Born in Selangor in Malaysia in 1985, Mandy El-Sayegh is of Palestinian and Chinese heritage and is based in London. In 2007 she received her BFA from the University of Westminster in London, followed by a Royal College of Art MFA that was centred on painting. Today her practice encompasses drawing, collage, painting, sound, performance, and installation – usually transforming the walls and floors of a white cube into an immersive experience that mimics the experience of her studio.
El-Sayegh is concerned with the part-to-whole relations in philosophy and science, and how fragments of information can be re-formed to generate new meaning. Her approach to visual storytelling embodies the rebellious spirit of punk’s DIY visual culture, investigating the formation and break-down of systems of order, be they bodily, linguistic, or political. Her processes of layering, erasure, and obfuscation is performative: images from magazines, newspapers, maps and false banknotes can be seen through layers of paint; text in Chinese or Arabic calligraphy also appear throughout her paintings. These references appear as archival extracts – particles from the artist’s stream of consciousness. In her ‘Net-Grid’ series, which she started in 2010, a hand-painted grid further obscures the layers while ‘holding in’ the information beneath—a literal reference to a net and the act of catching or caging.
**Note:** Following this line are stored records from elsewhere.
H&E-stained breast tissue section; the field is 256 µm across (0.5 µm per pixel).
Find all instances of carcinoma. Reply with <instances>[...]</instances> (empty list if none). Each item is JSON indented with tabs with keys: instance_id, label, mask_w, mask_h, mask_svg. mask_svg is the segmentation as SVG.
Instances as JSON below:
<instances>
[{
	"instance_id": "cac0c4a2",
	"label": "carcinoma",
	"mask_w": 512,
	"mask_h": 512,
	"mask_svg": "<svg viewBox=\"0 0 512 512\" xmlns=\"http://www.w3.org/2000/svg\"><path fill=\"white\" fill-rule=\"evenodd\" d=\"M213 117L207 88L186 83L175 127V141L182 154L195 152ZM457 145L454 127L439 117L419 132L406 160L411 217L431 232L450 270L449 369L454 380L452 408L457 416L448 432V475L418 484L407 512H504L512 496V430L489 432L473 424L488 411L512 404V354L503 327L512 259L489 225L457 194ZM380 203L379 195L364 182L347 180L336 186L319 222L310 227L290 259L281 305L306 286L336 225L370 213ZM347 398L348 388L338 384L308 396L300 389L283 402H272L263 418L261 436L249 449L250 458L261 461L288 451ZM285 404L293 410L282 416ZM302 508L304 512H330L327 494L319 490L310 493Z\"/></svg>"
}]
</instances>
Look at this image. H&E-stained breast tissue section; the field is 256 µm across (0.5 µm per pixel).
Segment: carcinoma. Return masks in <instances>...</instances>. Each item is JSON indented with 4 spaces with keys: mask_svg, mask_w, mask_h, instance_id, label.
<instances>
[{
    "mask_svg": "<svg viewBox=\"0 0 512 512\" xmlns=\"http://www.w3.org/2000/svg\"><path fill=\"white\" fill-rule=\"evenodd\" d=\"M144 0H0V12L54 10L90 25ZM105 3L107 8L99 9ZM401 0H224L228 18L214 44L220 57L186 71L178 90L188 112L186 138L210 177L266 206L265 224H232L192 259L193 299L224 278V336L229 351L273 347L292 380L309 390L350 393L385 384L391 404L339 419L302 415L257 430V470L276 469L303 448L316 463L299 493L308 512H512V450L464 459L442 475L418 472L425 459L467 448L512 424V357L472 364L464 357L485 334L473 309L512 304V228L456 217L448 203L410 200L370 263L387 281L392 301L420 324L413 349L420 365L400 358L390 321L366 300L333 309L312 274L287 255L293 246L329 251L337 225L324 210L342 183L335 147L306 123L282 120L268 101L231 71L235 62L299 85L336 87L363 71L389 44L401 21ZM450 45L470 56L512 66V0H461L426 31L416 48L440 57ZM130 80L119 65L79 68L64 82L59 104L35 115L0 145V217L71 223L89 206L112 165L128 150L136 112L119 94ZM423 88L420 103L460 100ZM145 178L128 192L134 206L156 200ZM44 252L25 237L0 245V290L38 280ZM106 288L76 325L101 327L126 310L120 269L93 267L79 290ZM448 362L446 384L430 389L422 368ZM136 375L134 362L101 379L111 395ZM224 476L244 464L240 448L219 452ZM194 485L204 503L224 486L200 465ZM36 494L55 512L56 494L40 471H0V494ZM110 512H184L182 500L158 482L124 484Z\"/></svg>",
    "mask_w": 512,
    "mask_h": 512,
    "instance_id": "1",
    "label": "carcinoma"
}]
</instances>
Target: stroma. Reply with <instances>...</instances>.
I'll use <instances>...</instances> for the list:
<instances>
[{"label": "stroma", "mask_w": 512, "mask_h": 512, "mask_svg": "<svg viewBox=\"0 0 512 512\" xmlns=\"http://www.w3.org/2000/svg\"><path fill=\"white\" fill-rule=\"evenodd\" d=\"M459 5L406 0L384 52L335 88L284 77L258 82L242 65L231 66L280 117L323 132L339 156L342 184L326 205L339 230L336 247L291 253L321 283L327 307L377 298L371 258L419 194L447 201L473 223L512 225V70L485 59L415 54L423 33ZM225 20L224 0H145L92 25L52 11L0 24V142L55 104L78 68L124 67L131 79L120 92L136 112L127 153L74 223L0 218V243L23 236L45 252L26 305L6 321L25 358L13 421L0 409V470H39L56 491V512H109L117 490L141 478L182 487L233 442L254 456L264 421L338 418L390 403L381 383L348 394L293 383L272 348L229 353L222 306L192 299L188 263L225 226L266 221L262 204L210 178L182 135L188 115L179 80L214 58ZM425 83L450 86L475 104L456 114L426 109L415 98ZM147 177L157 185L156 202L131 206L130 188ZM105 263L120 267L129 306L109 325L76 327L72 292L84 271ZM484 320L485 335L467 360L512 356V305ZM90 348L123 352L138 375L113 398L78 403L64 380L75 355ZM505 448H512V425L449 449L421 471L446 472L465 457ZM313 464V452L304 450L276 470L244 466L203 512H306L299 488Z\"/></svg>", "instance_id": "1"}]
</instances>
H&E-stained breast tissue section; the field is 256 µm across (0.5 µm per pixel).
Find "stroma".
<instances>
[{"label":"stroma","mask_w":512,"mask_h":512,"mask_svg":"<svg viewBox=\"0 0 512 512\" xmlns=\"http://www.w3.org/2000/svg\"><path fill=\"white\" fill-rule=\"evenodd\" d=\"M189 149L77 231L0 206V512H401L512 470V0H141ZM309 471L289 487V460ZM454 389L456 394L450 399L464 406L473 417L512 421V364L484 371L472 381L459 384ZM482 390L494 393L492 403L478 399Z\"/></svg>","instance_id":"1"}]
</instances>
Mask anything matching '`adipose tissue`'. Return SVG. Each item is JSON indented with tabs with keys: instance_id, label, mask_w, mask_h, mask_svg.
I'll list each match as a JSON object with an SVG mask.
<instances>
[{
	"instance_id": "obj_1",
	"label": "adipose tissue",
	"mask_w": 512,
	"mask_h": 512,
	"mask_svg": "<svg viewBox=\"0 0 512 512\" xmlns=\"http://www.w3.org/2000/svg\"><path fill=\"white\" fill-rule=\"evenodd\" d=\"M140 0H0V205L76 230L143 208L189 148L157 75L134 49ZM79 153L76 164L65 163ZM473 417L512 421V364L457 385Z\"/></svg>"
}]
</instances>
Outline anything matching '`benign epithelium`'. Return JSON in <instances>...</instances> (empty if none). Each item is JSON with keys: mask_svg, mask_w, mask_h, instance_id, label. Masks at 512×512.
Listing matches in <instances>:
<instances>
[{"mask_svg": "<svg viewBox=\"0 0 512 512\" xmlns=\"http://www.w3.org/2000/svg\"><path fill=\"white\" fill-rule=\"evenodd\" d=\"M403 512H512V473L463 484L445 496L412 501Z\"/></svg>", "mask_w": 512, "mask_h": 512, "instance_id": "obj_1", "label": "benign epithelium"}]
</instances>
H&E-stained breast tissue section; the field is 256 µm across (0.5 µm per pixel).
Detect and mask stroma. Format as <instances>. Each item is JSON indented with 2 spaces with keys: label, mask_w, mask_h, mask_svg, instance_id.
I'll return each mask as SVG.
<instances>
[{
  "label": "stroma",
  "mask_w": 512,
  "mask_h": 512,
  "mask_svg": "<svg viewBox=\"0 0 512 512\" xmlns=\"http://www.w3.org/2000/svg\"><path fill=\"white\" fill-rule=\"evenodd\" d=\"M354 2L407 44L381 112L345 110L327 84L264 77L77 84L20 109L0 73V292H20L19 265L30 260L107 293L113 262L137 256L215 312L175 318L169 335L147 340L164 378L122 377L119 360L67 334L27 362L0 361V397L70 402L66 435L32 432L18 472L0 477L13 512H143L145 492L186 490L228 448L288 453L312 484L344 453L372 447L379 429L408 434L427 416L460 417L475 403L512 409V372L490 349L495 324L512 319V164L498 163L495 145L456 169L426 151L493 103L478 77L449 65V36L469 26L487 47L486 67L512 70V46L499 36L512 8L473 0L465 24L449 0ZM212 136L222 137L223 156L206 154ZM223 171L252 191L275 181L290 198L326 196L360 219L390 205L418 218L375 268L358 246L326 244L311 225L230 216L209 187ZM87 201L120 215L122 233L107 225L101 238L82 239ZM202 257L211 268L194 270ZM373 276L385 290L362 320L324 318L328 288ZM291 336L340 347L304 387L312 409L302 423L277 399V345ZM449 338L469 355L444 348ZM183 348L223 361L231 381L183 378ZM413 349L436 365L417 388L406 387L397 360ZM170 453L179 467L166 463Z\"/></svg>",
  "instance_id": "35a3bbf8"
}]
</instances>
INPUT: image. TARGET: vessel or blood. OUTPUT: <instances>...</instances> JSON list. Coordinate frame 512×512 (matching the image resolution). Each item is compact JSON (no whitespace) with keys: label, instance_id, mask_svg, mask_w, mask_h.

‘The work I make always responds very directly to spaces, regions, and the research I develop in different places. My family roots are in the Middle East, so I see this partnership with Lawrie Shabibi as a chance to continue this experimentation in more depth’
—Mandy El-Sayegh
El-Sayegh has exhibited at Tichy Ocean Foundation, Zürich; Overbeck-Gesellschaft—Kunstverein Lübeck; Biennale Matter of Art, Prague (all 2023); UTA Artist Space, Los Angeles, (2022); Busan Biennale (2020); Sursock Museum, Beirut; Sculpture Center, Long Island City; Bétonsalon, Paris; Chisenhale Gallery, London (all 2019); The Mistake Room, Guadalajara; Instituto de Visión, Bogotá (both 2018); and Sifang Art Museum, Nanjing (2017), among others. She was shortlisted for the Prix Jean François Prat in 2023, as well as the Max Mara Art Prize for Women in 2017. In 2022, she took part in the performance festival MOVE 2022: Culture club - Corps collectifs at the Centre Pompidou, Paris.
Her work is held in major institutional collections including the Los Angeles County Museum of Art (LACMA); Sharjah Art Foundation, UAE; Institute of Contemporary Art North Miami; Start Museum, Shanghai; and Tate, UK.
El-Sayegh lives and works in London.